Escreva a continuação do trecho sobre a novela Geração Brasil, começando logo após a última frase apresentada.

### TRECHO DO DOCUMENTO
###
Chega a ser irônico uma novela que tem a tecnologia de pano de fundo não alcançar o mesmo sucesso de uma outra trama que apenas usou um artifício para se conectar. No entanto, Cheias de Charme possuía algo que Geração Brasil não tem: uma trama que envolva o telespectador. Mesmo com aplicativo lançado (o Filma-e, onde as pessoas podem interagir com alguns casos da trama), a novela não chega nem perto do buzz que Cheias de Charme atingiu com um simples vídeo na internet. Da simplicidade, talvez, brotam as melhores ideias. (Curiosamente, duas das três Empreguetes de Cheias de Charme estão na novela: Isabelle Drumond e Taís Araújo”).

A despeito da falta de trama (ou da lentidão, ou da sutileza , ou da falta de vilões que movimentem a novela) que segue em Geração Brasil, a história tem tocado em assuntos pertinentes. A crítica televisiva — sempre às voltas para falar bem ou mal da TV — não captou o que pode ser um ponto positivo na novela.

Geração Brasil transita pelo mundo da tecnologia. Uns dizem que a novela acaba por ser uma extensão do trabalho, já que há o ambiente corporativo da Marra, empresa de Jonas (Murilo Benício). Vou além: a novela acaba por parecer um comercial sem fim — ainda mais quando há uma loja de varejo popular, o Varejão do Barata (Leandro Hassum). Como não lembrar das Casas Bahia, quando até as cores do Varejão são as mesmas, e da Apple ou do Android com a fictícia Marra e sua abelhinha robotizada?

Há um debate interessante a respeito de tecnologia aberta, defendida por Davi (Humberto Carrão) versus Marra Brasil, empresa que visa o lucro tal qual uma Apple ou qualquer outra gigante. Mas o debate acaba por parecer incompreensivo para um público que não quer saber como é feita a tecnologia e os bastidores dela (só quer consumir) e raso por quem entende do tema.

A sensação de “comercial eterno” fica mais evidente com a Parker TV. A emissora fictícia tem inserts na trama, com direito a logomarca no canto da tela, transformando a novela em um canal de TV. E é aí que Geração Brasil faz sua maior crítica. Os reality shows expõem uma cultura dessa geração, ávida por saber da vida dos outros e por competições.
###
### LINHAS DE DADOS
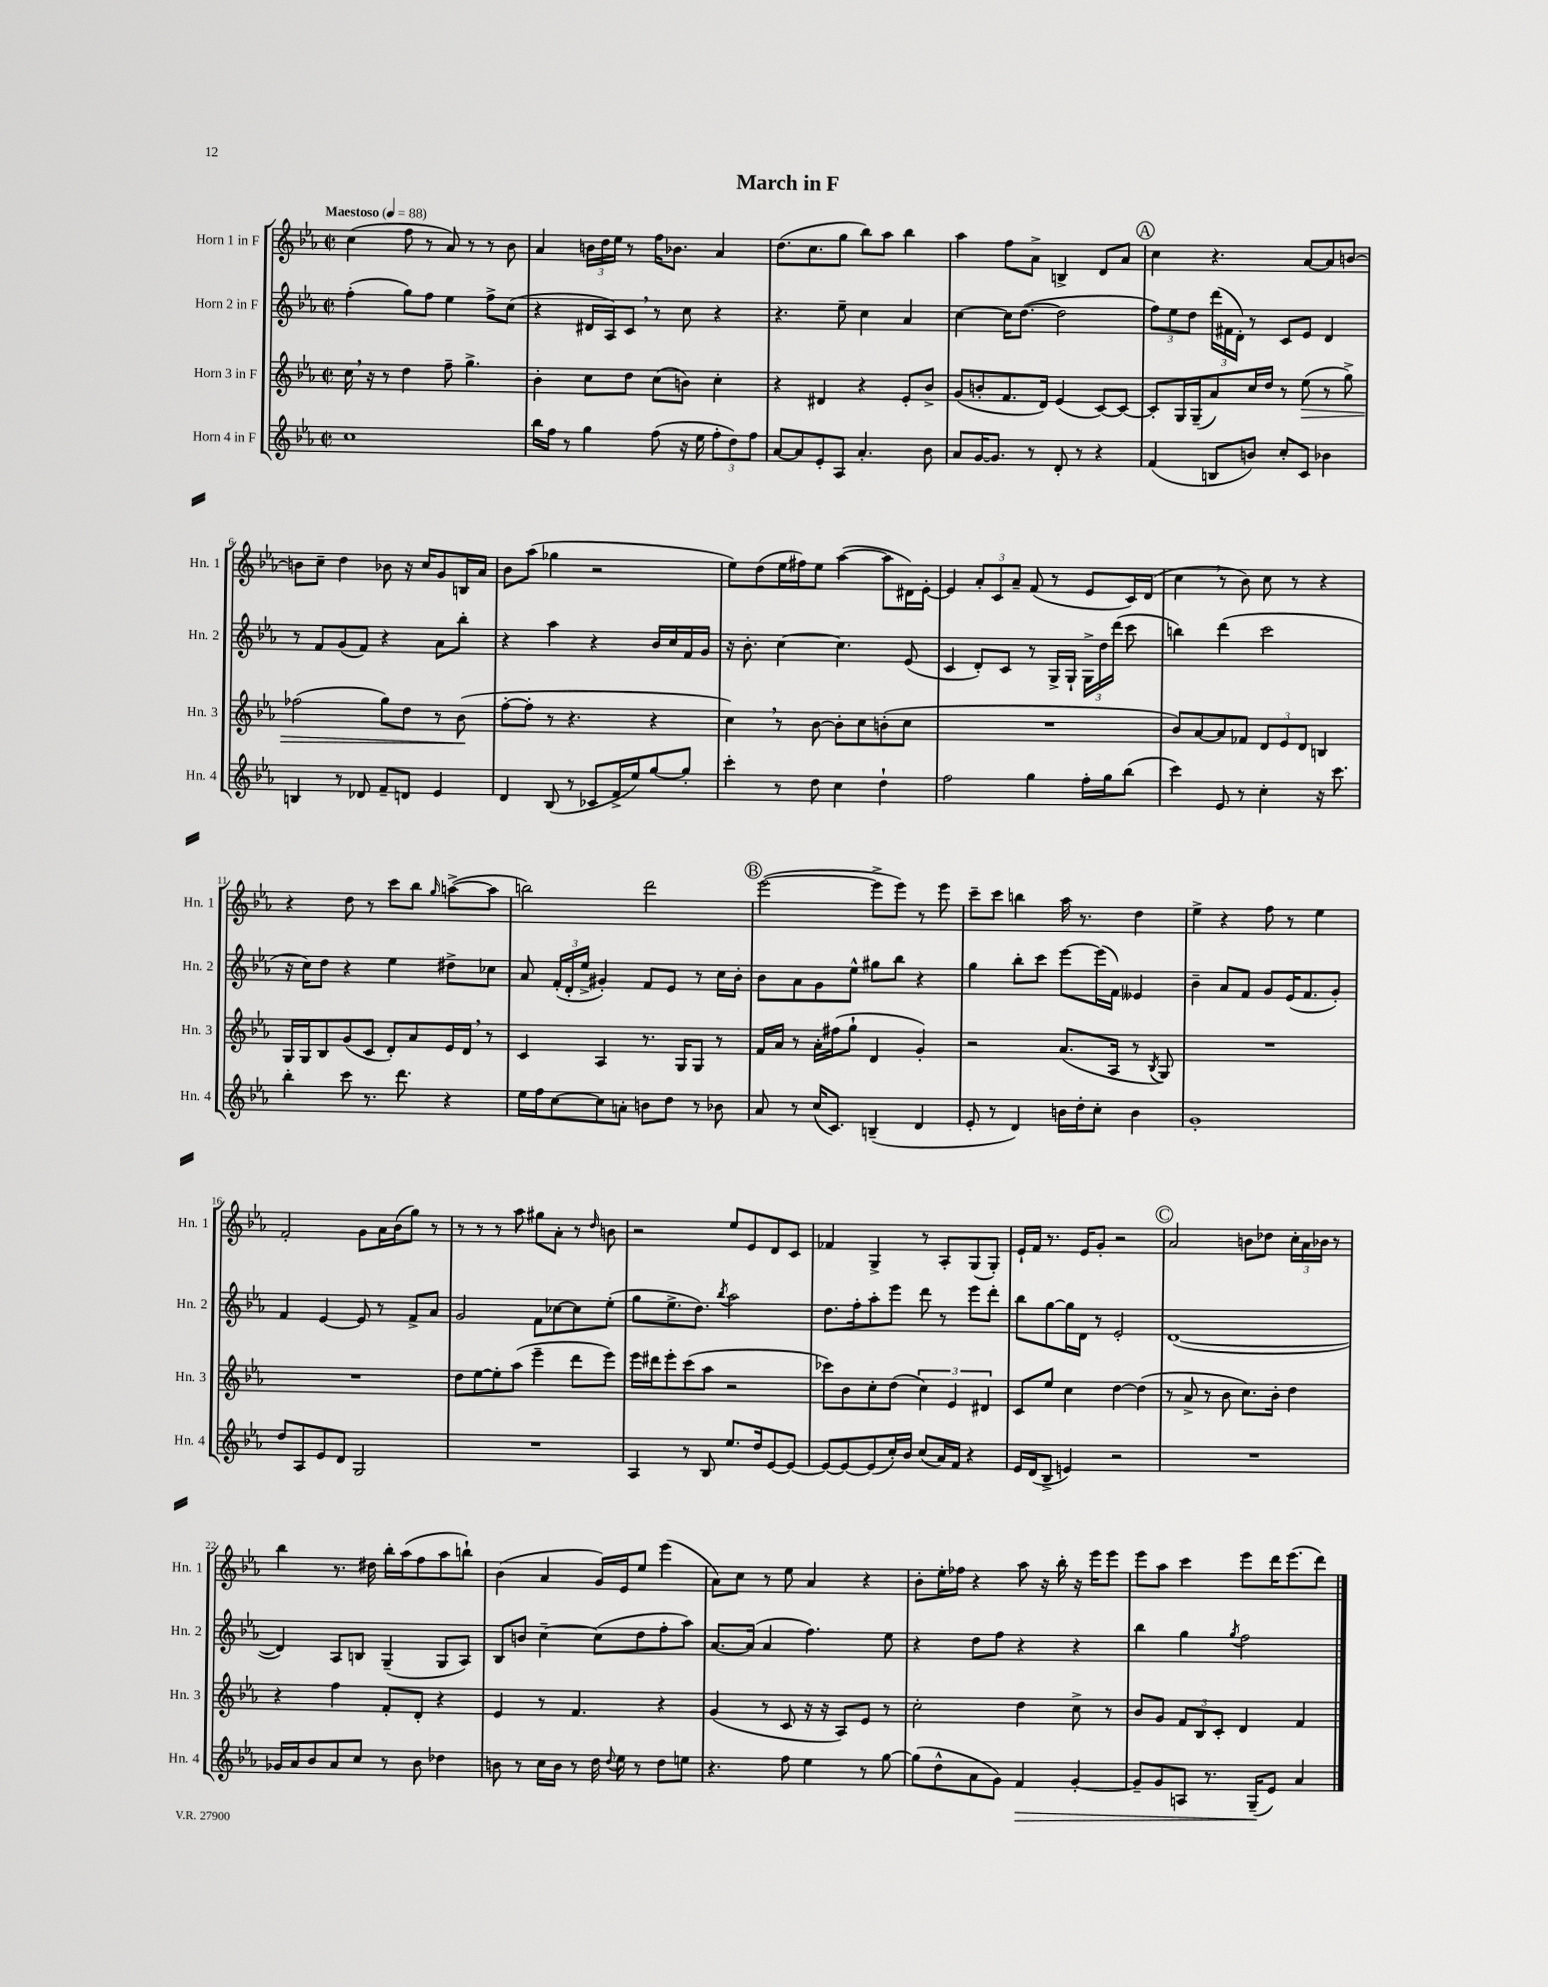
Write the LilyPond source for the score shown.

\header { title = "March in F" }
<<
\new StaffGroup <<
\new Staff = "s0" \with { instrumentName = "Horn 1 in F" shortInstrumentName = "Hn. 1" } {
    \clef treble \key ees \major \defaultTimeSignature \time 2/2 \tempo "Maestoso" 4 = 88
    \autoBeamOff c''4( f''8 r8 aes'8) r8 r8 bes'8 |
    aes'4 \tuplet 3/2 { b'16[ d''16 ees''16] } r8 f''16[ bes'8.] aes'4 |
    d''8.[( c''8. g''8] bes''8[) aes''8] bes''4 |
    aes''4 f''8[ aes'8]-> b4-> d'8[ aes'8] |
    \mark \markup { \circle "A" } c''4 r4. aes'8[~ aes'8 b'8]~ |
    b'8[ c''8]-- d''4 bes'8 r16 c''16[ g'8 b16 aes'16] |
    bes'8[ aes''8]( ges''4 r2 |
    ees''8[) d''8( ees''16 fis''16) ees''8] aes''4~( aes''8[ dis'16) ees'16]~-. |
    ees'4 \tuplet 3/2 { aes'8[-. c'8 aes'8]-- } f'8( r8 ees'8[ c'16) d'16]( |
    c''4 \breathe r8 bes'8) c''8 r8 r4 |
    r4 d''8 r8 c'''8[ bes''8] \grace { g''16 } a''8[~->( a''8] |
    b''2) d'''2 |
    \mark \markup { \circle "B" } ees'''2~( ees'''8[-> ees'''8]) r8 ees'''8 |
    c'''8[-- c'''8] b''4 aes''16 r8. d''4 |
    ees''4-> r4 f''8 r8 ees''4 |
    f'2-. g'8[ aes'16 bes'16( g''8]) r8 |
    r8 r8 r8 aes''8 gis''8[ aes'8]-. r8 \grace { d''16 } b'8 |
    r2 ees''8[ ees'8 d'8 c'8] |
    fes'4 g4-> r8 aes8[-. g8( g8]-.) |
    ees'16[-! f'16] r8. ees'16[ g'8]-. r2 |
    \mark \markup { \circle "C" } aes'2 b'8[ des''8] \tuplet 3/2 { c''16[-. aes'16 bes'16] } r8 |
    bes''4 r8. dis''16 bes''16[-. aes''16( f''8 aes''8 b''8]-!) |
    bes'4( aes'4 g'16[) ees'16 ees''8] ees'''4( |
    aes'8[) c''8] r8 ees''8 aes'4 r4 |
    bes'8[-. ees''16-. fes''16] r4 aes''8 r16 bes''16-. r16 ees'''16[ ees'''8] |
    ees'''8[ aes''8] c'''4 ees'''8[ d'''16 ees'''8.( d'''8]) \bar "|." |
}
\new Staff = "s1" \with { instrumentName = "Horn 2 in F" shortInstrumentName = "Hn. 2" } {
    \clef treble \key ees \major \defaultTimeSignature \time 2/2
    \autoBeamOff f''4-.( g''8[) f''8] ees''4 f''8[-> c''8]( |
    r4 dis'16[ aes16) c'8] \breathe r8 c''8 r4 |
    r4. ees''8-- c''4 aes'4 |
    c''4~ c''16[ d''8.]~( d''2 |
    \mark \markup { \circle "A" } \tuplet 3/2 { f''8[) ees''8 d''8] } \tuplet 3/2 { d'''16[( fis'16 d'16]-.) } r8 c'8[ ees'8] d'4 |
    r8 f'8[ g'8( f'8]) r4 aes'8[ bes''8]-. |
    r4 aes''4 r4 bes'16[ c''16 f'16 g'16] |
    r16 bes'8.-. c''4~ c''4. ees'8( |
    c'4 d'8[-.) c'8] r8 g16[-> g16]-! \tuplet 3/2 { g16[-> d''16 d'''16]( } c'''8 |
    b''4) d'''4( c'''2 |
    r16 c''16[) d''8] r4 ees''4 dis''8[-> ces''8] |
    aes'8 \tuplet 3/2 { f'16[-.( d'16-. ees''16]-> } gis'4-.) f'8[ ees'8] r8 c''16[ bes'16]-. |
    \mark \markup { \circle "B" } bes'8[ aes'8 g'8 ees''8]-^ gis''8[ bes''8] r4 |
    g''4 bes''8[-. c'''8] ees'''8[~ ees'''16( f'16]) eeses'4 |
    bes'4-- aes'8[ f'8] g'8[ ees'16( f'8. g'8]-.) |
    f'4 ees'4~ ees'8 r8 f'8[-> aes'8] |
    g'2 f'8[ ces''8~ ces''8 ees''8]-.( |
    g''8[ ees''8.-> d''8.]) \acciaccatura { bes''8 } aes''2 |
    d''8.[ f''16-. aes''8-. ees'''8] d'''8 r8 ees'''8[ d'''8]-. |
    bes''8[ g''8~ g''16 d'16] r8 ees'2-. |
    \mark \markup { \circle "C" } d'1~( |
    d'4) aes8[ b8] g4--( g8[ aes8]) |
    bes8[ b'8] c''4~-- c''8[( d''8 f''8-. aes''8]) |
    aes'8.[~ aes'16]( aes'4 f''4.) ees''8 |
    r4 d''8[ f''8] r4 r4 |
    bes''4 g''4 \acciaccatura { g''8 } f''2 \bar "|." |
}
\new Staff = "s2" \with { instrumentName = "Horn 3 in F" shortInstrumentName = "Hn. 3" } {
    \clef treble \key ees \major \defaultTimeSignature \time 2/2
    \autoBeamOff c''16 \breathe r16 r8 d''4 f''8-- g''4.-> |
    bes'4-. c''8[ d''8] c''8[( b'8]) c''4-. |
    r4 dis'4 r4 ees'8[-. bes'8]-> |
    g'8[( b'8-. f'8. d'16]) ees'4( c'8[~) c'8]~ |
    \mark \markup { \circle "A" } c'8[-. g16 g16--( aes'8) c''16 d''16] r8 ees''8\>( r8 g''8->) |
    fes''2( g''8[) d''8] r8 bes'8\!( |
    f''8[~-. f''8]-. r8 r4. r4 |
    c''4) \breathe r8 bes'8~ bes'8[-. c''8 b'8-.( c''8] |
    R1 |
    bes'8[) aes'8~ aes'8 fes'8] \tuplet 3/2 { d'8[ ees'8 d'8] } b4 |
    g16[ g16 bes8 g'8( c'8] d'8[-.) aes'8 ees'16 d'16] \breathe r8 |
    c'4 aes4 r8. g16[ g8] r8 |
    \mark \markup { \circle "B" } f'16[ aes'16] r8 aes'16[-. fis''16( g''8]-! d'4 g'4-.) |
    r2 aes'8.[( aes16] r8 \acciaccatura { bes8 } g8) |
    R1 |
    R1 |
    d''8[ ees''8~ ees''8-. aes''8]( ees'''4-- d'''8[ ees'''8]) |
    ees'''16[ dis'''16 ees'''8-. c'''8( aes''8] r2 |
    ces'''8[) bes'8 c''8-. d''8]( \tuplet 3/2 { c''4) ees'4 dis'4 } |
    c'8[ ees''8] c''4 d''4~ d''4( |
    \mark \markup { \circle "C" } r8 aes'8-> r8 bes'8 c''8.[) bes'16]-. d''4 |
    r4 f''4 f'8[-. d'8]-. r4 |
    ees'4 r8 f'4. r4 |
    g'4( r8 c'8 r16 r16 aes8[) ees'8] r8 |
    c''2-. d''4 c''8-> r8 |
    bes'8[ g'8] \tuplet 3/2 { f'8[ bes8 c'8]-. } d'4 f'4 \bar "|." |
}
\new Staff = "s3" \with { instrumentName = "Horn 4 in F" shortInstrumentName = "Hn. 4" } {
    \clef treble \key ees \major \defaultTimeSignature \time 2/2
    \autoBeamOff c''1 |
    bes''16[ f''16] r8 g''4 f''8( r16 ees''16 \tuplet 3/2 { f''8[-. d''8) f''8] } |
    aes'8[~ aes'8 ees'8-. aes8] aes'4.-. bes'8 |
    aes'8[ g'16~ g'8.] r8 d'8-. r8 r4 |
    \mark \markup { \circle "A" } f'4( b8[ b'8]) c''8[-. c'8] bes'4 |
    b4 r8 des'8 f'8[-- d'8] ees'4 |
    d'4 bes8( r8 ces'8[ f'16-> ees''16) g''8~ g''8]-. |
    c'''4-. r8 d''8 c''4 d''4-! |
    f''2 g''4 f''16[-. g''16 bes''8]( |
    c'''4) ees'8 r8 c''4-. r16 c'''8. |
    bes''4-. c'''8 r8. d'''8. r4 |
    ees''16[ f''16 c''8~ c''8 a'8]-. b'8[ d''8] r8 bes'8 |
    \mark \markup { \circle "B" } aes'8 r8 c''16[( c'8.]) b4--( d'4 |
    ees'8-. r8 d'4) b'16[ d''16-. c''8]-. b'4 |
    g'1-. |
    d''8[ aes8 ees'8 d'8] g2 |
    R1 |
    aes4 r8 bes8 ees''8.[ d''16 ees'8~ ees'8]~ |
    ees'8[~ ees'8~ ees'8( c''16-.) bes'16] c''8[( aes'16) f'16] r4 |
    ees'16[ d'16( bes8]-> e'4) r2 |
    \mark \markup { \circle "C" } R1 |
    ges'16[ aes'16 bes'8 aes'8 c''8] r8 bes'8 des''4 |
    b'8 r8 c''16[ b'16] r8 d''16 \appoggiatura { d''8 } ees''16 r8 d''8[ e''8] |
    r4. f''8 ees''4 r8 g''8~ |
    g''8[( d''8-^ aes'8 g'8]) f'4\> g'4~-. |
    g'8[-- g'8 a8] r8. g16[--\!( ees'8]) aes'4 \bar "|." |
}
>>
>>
###
### RESULTADO FINAL
Os realities Geração Brasil (sim, o mesmo nome da trama) e Geração Nem-Nem (de nem estuda, nem trabalha) foram os exibidos, além do show de celebridades com Shin Soo (Rodrigo Pandolfo). O exagero de Shin no trato com as “celebridades” Pamela Parker-Marra (Claudia Abreu), Dorothy Benson (Luís Miranda) e Brian Benson (Lázaro Ramos) é uma crítica ferrenha ao mundo tão fútil visto na maioria das celebridades em todo o planeta. Geração Nem-Nem, apesar de ser uma crítica sutil à forma apelativa que a TV trata da vida das pessoas, levantou um debate emocionante a respeito de racismo, através do personagem Matias (Danilo Ferreira). Negro, sofre por sua condição e não consegue se desenvolver nos estudos por causa de preconceito. Ponto para a novela.

A relação jornalística com suas fontes também é alvo de discussões. Verônica (Taís Araújo), jornalista dedicada, sofre a tensão de publicar ou não uma biografia de Jonas, com quem teve um caso. Sofre a pressão da chefe e fica na corda bamba, já que a chefe não tem pudores.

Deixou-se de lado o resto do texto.